Has a cool zine, er, blog (fell through a time portal, sorry)? Wait for it . . .
Be still my heart. There’s a blog? Talk to me, Dahvie. Talk to me.
“SOME PEOPLE JUST MAKE ME SICK!!!!!! How dare you be so low and just ungrateful. I happily shut off Garrett’s phone today with such joy. You see .. Garrett has been THROWN AWAY FROM BLOOD ON THE DANCE FLOOR.. Just like that! Let me give you a little history behind BOTDF.. I Dahvie Vanity created Blood On The Dance Floor and no I will never give up my dreams.. BOTDF is my life’s work.. I have bled.. I have sacrificed and I have given my whole entire life existence into this movement. My fans mean the world to me. I composed all of my music that brings utter happiness and I even wrote all of Garrett’s so called parts. HAH and what’s so funny is when he would come into the studio all drugged up from the night because he’s a druggy loser.. I would still be so kind to write and direct his parts while he slept on a couch all day. I should’ve removed him than and there but didn’t because
I am a monster… But I do have a heart.
I just didn’t want to disappoint my fans. You guys deserve the best! And when relationships fall apart it just totally sucks.. But the show must go on…
It’s funny how things work out. How people can just back stab you.. Not anymore! It’s time for a change.. Let me shed the truth..
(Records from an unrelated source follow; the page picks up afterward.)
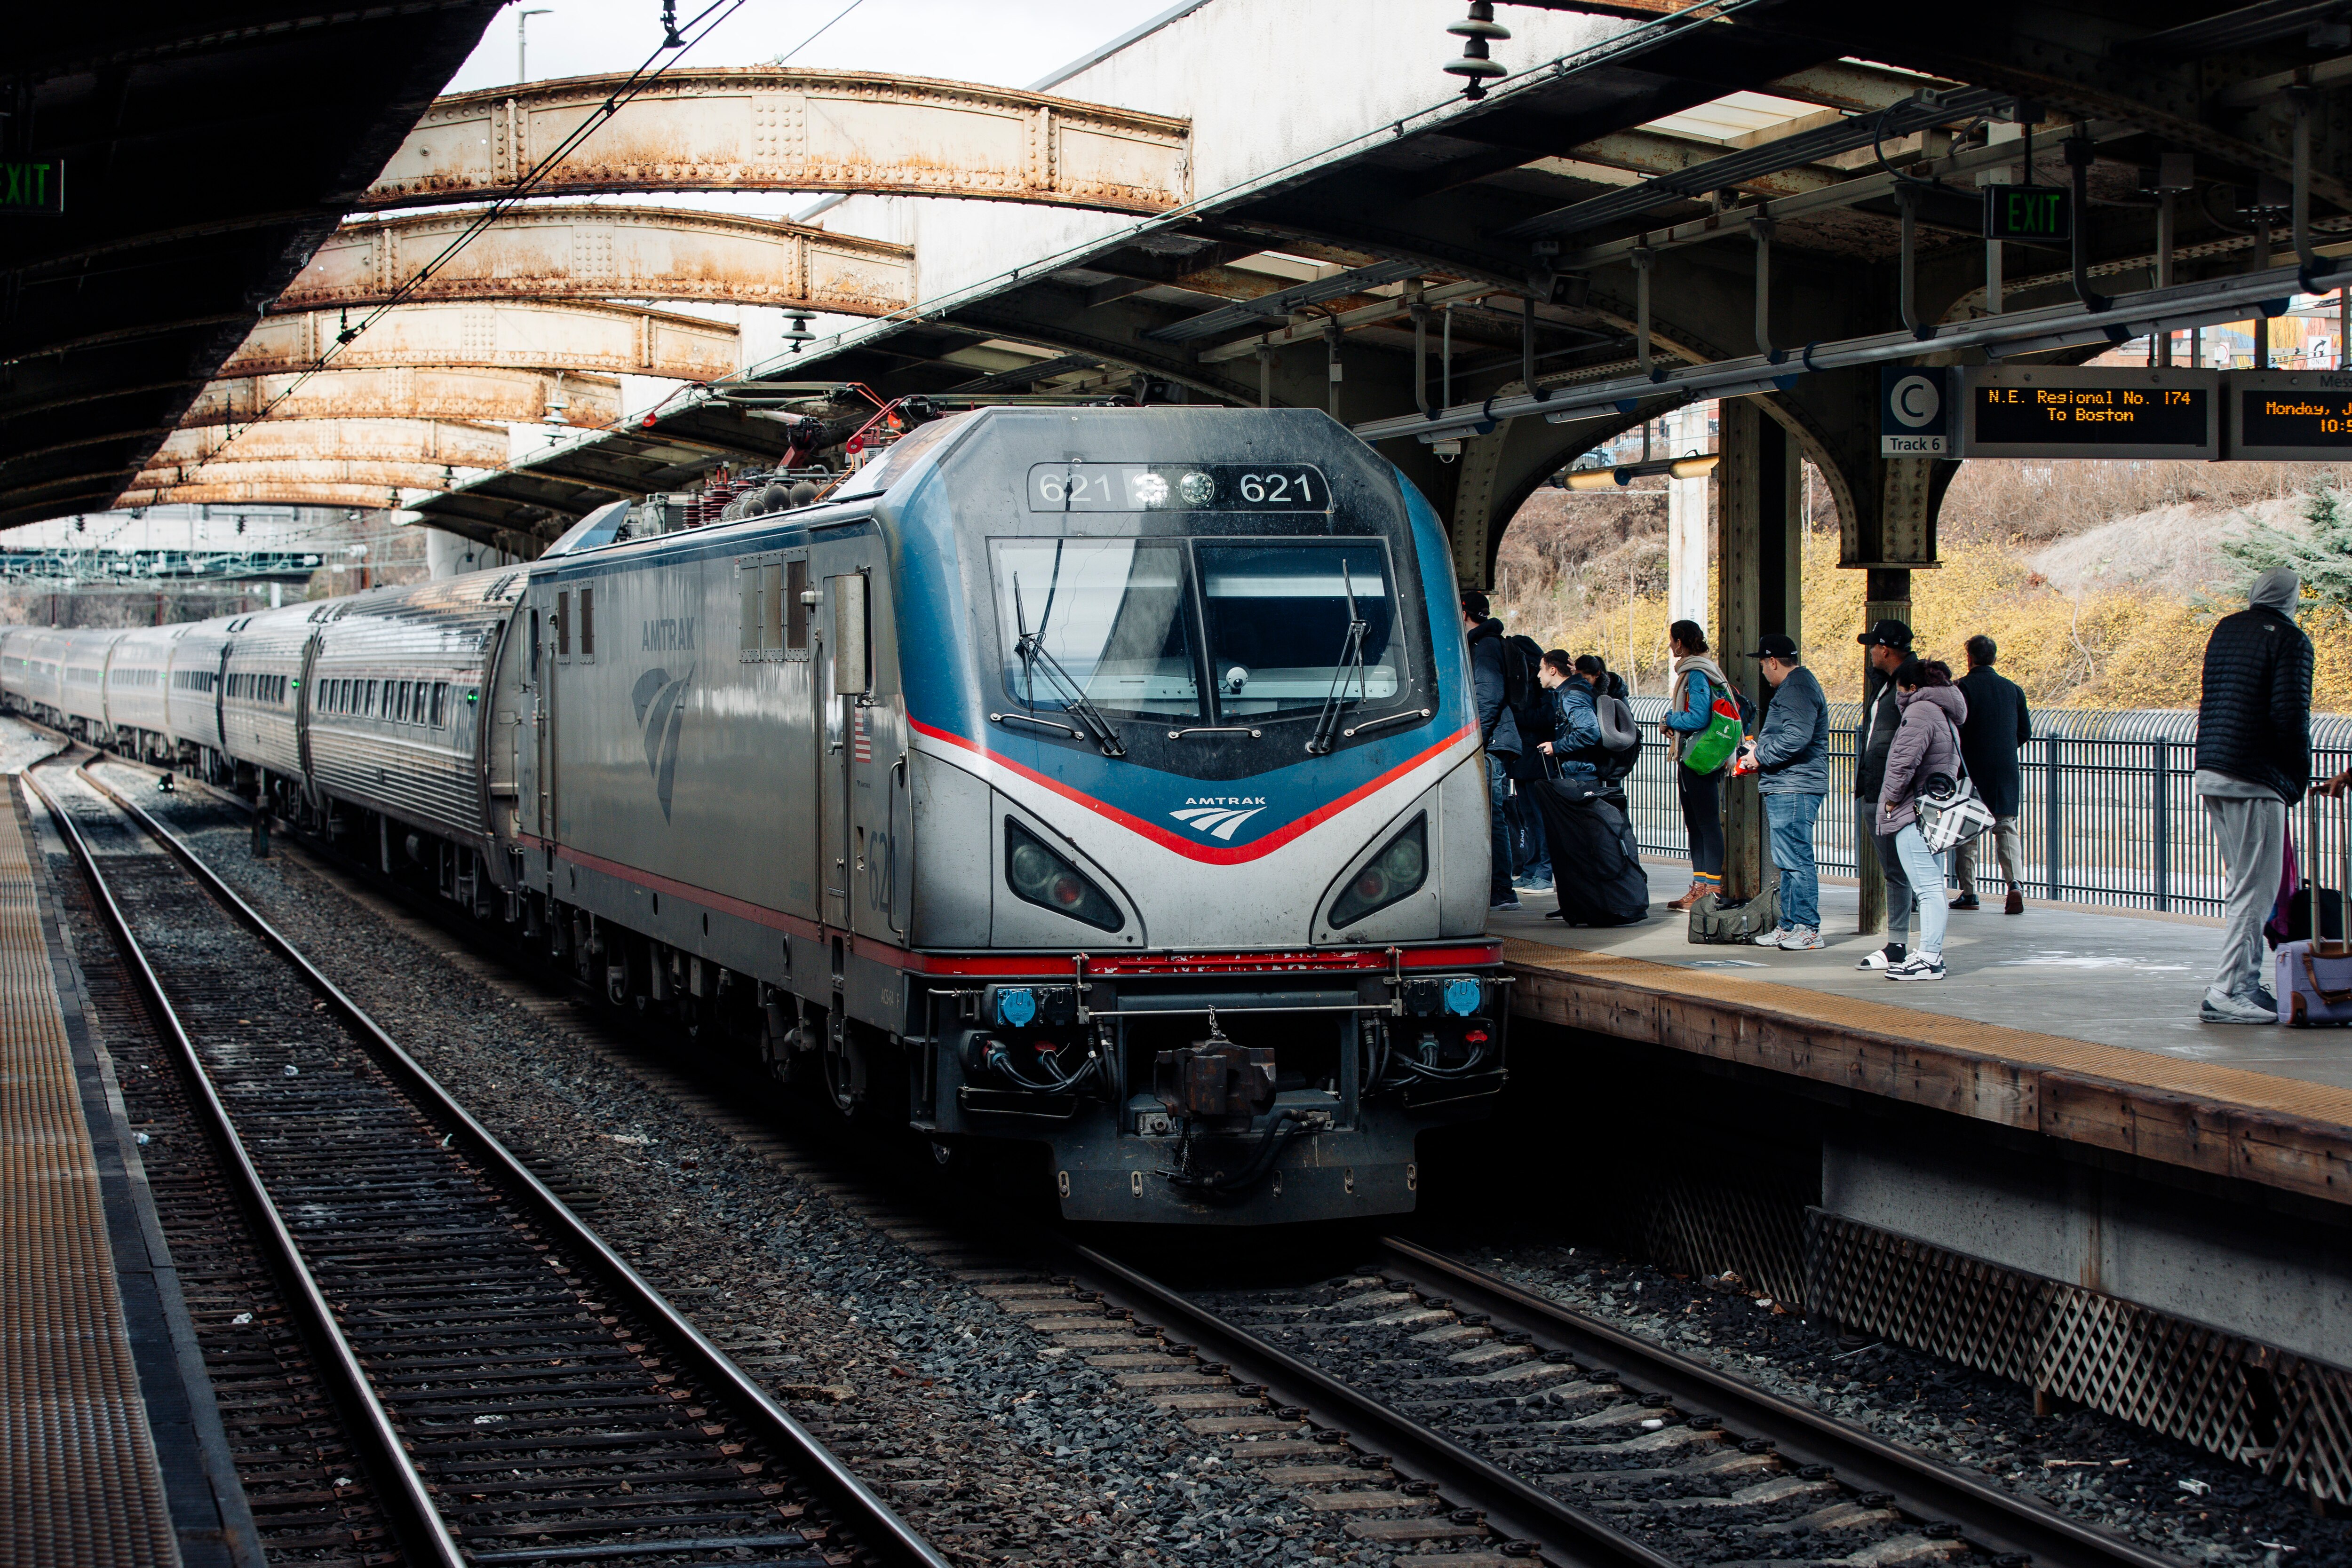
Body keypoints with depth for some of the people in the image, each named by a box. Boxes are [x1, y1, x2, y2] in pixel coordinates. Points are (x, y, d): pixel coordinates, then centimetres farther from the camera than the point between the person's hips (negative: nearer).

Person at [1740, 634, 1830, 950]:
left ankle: (1808, 929, -7)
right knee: (1788, 861, 14)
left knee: (1796, 859, -9)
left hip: (1794, 790, -11)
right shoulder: (1794, 686, 20)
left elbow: (1795, 738, -25)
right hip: (1783, 789, 11)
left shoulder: (1798, 689, -14)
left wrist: (1760, 756, -13)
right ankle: (1790, 927, 19)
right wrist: (1757, 751, 15)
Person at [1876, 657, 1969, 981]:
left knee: (1927, 887, -12)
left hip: (1915, 814, -11)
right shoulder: (1946, 715, 20)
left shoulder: (1920, 711, -13)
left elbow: (1905, 761, -23)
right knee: (1932, 886, 13)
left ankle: (1929, 958, -14)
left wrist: (1892, 797, -10)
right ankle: (1932, 953, 16)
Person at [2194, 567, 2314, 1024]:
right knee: (2255, 888, -5)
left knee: (2244, 884, 16)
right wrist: (2301, 776, -1)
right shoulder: (2290, 639, -8)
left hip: (2211, 772, 8)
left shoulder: (2224, 630, 14)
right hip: (2256, 780, -8)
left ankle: (2246, 983, 17)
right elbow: (2291, 716, -15)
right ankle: (2227, 993, -10)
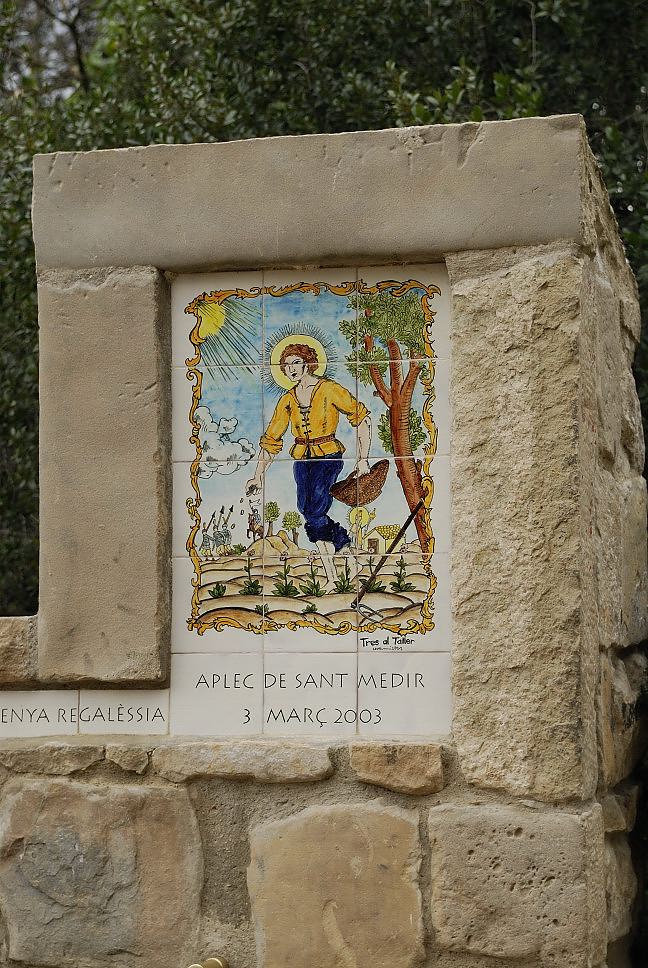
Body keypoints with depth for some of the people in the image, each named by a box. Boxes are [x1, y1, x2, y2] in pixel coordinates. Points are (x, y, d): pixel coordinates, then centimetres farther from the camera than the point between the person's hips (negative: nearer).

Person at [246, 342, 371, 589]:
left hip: (328, 457, -5)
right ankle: (331, 576, 1)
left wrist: (363, 458, -8)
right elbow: (271, 440, 15)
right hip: (302, 459, 5)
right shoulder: (287, 400, 10)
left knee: (313, 511, -23)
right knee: (309, 513, -5)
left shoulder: (329, 390, -5)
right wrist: (258, 475, 8)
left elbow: (362, 418, -3)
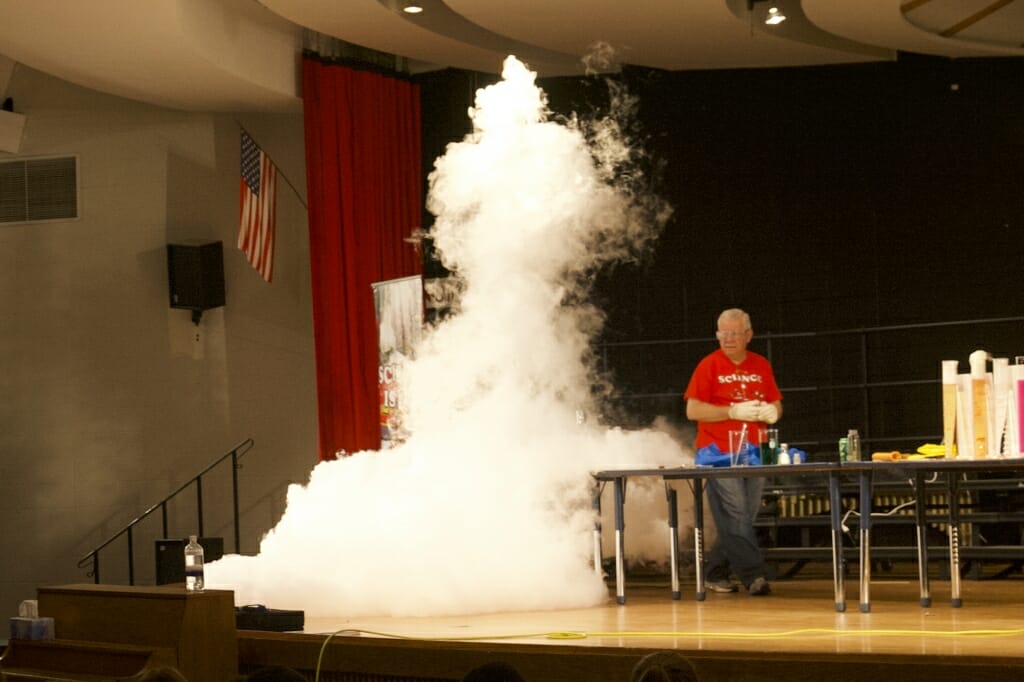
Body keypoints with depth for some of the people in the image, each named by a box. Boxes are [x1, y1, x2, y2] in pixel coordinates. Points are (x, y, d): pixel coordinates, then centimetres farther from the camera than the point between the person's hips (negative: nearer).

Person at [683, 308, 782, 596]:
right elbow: (693, 410, -8)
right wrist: (734, 412, -16)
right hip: (719, 454, -5)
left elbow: (776, 405, 20)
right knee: (736, 518, -12)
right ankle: (754, 576, -13)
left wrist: (772, 412, -5)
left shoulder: (761, 366, 13)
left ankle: (717, 574, 17)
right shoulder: (709, 366, -1)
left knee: (745, 517, 6)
I had to cancel some shows due to personal reasons.. False accusations we’re made against me! ME.. I am so kind and legit..I give everyone R-E-S-P-E-C-T And When I was gone Garrett decided to steal my trailer with all my gear..(((GRAND THEFT AUTO + Robbery = 5 to 10 years in prison))) and trust me Garrett would not survive in prison. He than performed a show with my music.. without me.. I’m sorry but that ain’t right.. I CREATED BLOOD ON THE DANCE FLOOR! ALL THE LYRICS AND SONGS WE’RE CREATED BY ME.. You just don’t try and take another man’s work.. That’s called grand theft dreams.. Garrett also tried to steal my debit card and access my accounts.. That’s called fraud and If I do believe so that’s a felony with a 10 year sentence to prison.
HOW DARE YOU! He’s so fortunate I didn’t press charges..” [SIC]
Let’s try this again, then:
Has a cool blog? Check, check, check, check, and tooooooootally bookmarked!
That pretty much sums it up. If GQ doesn’t name this guy its Man of the Year, I have a feeling the competition’s been rigged.